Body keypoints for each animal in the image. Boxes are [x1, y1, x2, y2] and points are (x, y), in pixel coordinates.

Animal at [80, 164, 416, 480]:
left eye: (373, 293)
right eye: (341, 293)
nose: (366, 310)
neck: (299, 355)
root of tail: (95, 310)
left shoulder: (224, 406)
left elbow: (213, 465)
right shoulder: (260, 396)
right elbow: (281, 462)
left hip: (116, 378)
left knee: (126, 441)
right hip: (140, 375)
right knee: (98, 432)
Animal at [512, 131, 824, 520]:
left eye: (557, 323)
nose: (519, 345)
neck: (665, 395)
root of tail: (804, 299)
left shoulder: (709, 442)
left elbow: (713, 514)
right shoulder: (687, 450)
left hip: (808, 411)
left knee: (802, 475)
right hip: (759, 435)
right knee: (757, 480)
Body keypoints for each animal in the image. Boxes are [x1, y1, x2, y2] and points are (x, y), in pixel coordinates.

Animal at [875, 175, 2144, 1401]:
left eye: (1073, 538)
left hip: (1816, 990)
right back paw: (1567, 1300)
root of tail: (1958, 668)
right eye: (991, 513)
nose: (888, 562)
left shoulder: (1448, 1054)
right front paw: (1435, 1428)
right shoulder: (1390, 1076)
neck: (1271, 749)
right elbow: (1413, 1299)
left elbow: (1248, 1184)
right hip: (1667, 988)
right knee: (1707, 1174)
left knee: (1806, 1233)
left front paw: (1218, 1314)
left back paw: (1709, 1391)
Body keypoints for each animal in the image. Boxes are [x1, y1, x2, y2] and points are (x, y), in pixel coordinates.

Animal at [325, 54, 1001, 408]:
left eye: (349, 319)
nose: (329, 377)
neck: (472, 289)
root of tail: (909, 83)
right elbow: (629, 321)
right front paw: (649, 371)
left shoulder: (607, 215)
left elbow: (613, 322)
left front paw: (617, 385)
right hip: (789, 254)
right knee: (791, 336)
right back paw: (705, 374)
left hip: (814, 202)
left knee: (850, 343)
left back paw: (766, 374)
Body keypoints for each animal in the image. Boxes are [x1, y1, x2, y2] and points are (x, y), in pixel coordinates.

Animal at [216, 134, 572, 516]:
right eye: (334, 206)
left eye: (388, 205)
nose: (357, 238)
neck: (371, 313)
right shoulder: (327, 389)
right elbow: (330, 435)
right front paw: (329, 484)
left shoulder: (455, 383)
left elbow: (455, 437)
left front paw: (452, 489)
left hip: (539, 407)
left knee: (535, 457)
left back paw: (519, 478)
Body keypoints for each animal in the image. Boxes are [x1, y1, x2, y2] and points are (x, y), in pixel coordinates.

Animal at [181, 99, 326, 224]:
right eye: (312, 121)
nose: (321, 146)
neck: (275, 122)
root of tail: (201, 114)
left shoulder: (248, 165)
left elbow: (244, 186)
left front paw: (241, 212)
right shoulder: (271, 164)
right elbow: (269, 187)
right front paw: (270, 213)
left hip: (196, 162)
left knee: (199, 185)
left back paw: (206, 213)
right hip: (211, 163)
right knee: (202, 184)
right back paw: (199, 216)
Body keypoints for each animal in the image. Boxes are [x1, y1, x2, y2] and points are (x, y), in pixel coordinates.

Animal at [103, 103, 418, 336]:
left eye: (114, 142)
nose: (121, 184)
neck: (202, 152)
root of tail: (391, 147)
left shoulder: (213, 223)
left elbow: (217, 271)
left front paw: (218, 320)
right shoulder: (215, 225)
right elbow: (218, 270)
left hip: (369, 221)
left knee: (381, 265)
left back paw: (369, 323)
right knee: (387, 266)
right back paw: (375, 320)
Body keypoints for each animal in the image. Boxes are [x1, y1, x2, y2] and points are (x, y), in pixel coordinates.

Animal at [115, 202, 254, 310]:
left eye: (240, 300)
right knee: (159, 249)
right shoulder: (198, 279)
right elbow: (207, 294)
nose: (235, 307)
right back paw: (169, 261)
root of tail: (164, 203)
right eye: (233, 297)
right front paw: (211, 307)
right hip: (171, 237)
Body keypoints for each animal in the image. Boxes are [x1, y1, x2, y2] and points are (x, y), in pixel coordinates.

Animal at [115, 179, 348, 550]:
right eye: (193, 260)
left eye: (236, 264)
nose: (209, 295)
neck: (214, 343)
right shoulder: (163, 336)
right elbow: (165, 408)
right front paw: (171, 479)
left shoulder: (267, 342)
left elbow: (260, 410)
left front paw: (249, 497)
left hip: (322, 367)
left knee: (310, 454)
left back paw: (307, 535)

------------------------------------------------------------

**Problem statement:** Indicate how many lines of the material include the word "front"; the number alone is required.

**Exercise answer:** 12